Ouarzazate, Maroc. Un coin de désert touché par le cinéma. Des studios y sont installés, des productions internationales s’y réalisent. Les habitants l’ont intégré. Une activité comme une autre, entre Zagora et Ouarzazate : un jour tu tournes, un autre tu cultives tes légumes. Du beurre dans les épinards d’un monde qui vivote un peu moins mal.
Première scène : des paysans montent sur un camion. Ils vont assister à la projection de leur dernier film. Tous figurants. Le film, c’est : « En attendant Pasolini » que Daoud Aoulad-Syad vient de terminer.
Justement, il y a un plaignant : Moha, qui avait loué son terrain pour le tournage. Au dernier tour de manivelle, les décors ont été détruits, mais pas la mosquée. Qui se trouve sur son meilleur champ, celui sur lequel il cultivait ses légumes. « De quoi je vais vivre maintenant ? »
Car la mosquée, construite pour les besoins du film, qui n’est même pas tournée vers la Mecque, a servi de lieu de prières. Au début, pour quelques uns et finalement, pour tous. De fausse, elle est devenue vraie. Plus question de la détruire. Et à qui demander justice ? D’autant que la situation se complique : le faux imam du film s’est autoproclamé imam, lui-même, obligeant le vrai à se réfugier dans le cimetière où ses fidèles le visitent.
Fait réel, traité dans La Mosquée, par le même réalisateur, en effet miroir. Savoureuse comédie sur les apparences, fine analyse des glissements entre fiction et réalité.
Moha, (Abdelhadi Touhrache, excellent), sûr de son droit, part en croisade pour récupérer son bien, « parce qu’on ne peut faire confiance à ces gens de cinéma… » Il franchit les échelons de la hiérarchie religieuse, et civile pour se retrouver floué, noyé sous de pieux discours : « Pour détruire une mosquée, il faut en construire une autre », « le cinéma était un prétexte, c’est Dieu qui voulait la mosquée là ! », « c’est une affaire difficile, il faut aller à Rabat demander l’autorisation de démolir ».
Ambiance de comédie populaire : pendant que son mari poursuit sa quête, sa femme n’a qu’une idée en tête : fixer la date de la circoncision de leur fils. Prétexte à des dialogues de sourds du plus haut comique.
Péripéties, alliances, bons mots : « la djellaba ne fait pas l’imam… ». Un candidat aux futures élections, parachuté de Marrakech, fait campagne. Moha, en désespoir de cause va voir un médecin qui veut l’envoyer chez le psy … « mais je n’ai que Dieu ! » Pauvre Moha, jusqu’au vrai imam gagné par les sirènes de la télé qui le trahit.

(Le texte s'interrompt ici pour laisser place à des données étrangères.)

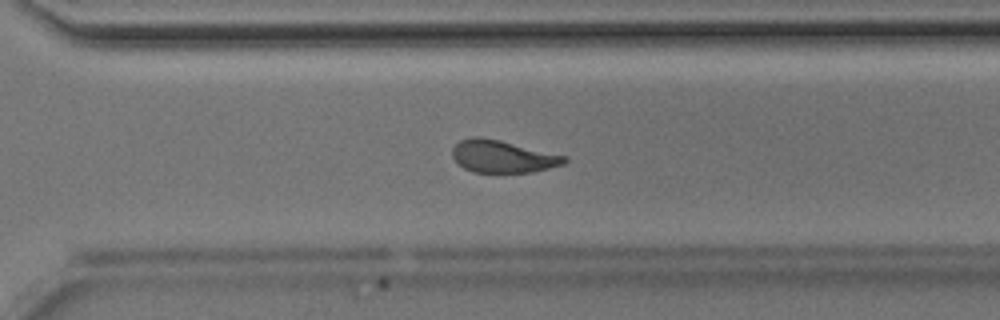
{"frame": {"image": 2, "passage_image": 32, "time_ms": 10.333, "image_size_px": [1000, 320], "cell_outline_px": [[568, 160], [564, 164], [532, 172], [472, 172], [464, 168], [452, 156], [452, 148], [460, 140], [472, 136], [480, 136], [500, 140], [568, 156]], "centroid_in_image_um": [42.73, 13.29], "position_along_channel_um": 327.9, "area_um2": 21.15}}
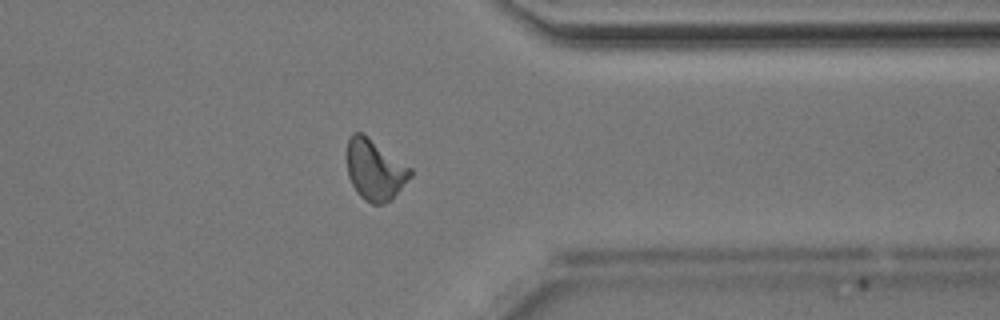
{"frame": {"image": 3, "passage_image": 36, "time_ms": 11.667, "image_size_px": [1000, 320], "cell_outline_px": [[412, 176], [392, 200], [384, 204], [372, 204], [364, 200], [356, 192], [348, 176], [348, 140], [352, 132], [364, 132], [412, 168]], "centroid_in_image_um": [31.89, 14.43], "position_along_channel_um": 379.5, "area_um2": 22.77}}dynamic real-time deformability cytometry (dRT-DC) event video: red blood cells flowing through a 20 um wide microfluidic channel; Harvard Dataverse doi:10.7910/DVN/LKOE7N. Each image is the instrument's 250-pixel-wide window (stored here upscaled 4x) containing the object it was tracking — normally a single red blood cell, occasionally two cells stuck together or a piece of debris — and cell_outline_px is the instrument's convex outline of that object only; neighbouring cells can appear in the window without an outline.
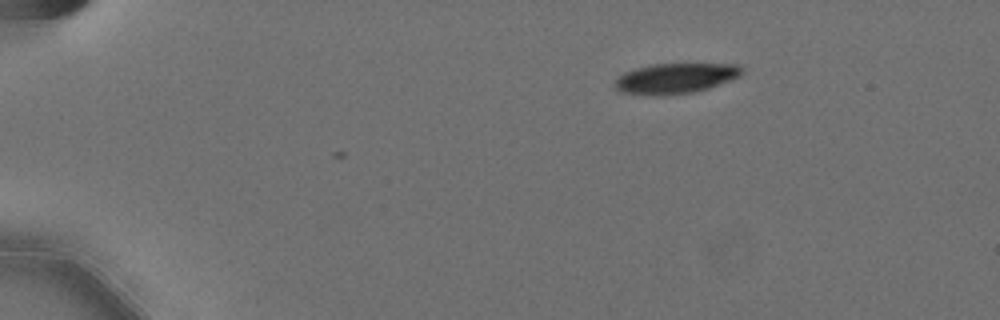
{"species": "Egyptian fruit bat (a non-hibernating species)", "species_latin": "Rousettus aegyptiacus", "temperature_condition": "cold", "stored_images_in_passage": 3, "camera_frame_rate_fps": 3000, "um_per_image_px": 0.085, "animal": {"sex": "female"}, "frame": {"image": 1, "passage_image": 1, "time_ms": 0.0, "image_size_px": [1000, 320], "cell_outline_px": [[744, 72], [740, 76], [708, 88], [692, 92], [664, 96], [656, 96], [620, 92], [616, 88], [616, 80], [624, 72], [636, 68], [652, 64], [740, 64], [744, 68]], "centroid_in_image_um": [57.44, 6.66], "position_along_channel_um": 27.6, "area_um2": 22.43}}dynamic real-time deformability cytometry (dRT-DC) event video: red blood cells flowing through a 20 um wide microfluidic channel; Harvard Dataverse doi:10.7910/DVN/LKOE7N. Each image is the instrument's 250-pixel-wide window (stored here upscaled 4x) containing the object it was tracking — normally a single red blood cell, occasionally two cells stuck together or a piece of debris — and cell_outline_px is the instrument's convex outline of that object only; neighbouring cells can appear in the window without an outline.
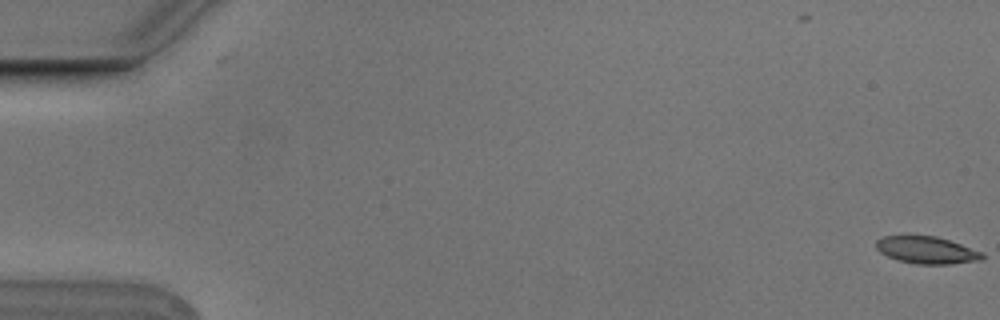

On est loin de la terre ! Ce foutu cinéma a tout changé et vous fait prendre des vessies pour des lanternes, et des décors pour des lieux de culte. Et ces religieux opportunistes et ces politiques condescendants, et ces sages dévoyés… Autant en rire et s’en servir. Ce que Moha tentera de faire…
Sélectionné au festival de San Sébastien, le film a obtenu le Tanit de bronze aux JCC 2010, ainsi que le prix accordé par la chambre nationale des producteurs de films. Rien pour Abdelhadi Tourhache …mais les applaudissements qu’il reçut à Tunis, en allant chercher les prix pour le réalisateur absent, étaient bien réels.